DHS presses ahead with plan to use Social Security records to enforce immigration laws
Despite protests from businesses, organized labor, and immigrant-rights groups, the Homeland Security Department is pressing ahead with a controversial rule to use Social Security records to enforce immigration laws.
The department's bid, critics say, will harm legal workers and the U.S. economy without solving the problem of illegal immigration because it relies on inaccurate information. The rule, officially published on March 26, amounts to a politically motivated push by Republicans to crack down on employers who hire illegal workers, opponents contend.
"They've got to show their base that they're enforcing the immigration law even they say is flawed," said Laura Foote Reiff, a partner at Greenberg Traurig and counsel to the Essential Worker Immigration Coalition, a group of businesses and trade associations that lobbies for immigration reform.
DHS spokeswoman Veronica Nur Valdes said that the agency is just trying to do its job and help employers follow the law. "We have a responsibility to protect our nation and enforce our immigration laws. Since Congress didn't give us the tools we need, we're using the tools we have."
Since 1994, the Social Security Administration has sent "no-match" letters to most employers if the name and Social Security number on a worker's W-2 form do not agree with the agency's records. The letter asks the employer to correct the discrepancy within 60 days so Social Security can properly credit a worker's earnings. The letter explicitly states that the inquiry does not involve an employee's immigration status. There are no penalties if an employer does not respond.
Homeland Security wants to send employers its own letter giving them 90 days to correct the problem -- and outlining the steps they need to take -- or fire the worker. Businesses that show they took the appropriate action would be granted "safe harbor" from Immigration and Customs Enforcement using the no-match notification to prosecute them for illegal-hiring practices. Those that don't "place themselves at obvious risk and invite suspicion that they are knowingly employing workers who are here illegally," Homeland Security Secretary Michael Chertoff said in December.
Employers are subject to civil fines of as much as $16,000 per worker for knowingly employing illegal immigrants, and those who make a practice of it face criminal charges that carry a maximum prison term of five years.
Many illegal workers use fake Social Security numbers to get jobs, but opponents of DHS's plan point out that mismatches can occur for legitimate reasons, such as clerical errors, unreported name changes, and inaccurate employment records. Social Security's inspector general found that discrepancies in approximately 17.8 million (4 percent) of the 435 million records in the agency's database could result in mismatches, and that more than 70 percent of discrepancies -- 12.7 million people -- involve native-born U.S. citizens.
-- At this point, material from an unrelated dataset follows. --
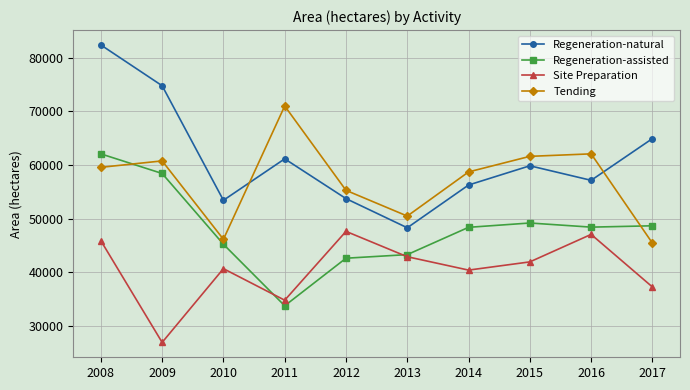

List the series in order of their overall mean, highest first.

Regeneration-natural, Tending, Regeneration-assisted, Site Preparation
Even if the rule could accurately target illegal aliens, said Angela Kelley, director of the American Immigration Law Foundation's Immigration Policy Center, "we're kidding ourselves if we think these undocumented workers are going to quietly pack their bags and go home. What they're going to do is work in the [illegal] cash economy, go farther underground, or get another Social Security number, and the problem will only get worse."
AFL-CIO attorney Ana Avendano said that DHS's own estimates suggest that as many as 70,000 legal workers could lose their jobs because of the rule. "On balance, what does this letter accomplish?" Avendano asked. "By law, Social Security won't tell DHS who gets the letters, so [DHS] can't target employers who receive no-match letters."
Marielena Hincapie, director of programs for the National Immigration Law Center, predicted that "inaccuracies in the database will lead to discrimination primarily against people of color or people perceived to be immigrants," regardless of their immigration status. She said that the center has already received numerous reports of employers firing workers they suspect might be in the country illegally.
Rep. Lamar Smith, R-Texas, the House Judiciary Committee's ranking member, praised the rule as "an important step toward addressing illegal immigration by putting an end to the job magnet that encourages so many to come here illegally and stay. The sooner DHS can implement this rule, the sooner we can seriously begin to address the problems posed by the millions of illegal immigrants already in the country."
The department proposed the rule in June 2006, but it has been on hold since August 2007 because of a legal challenge by labor, business, and civil- and immigrant-rights groups.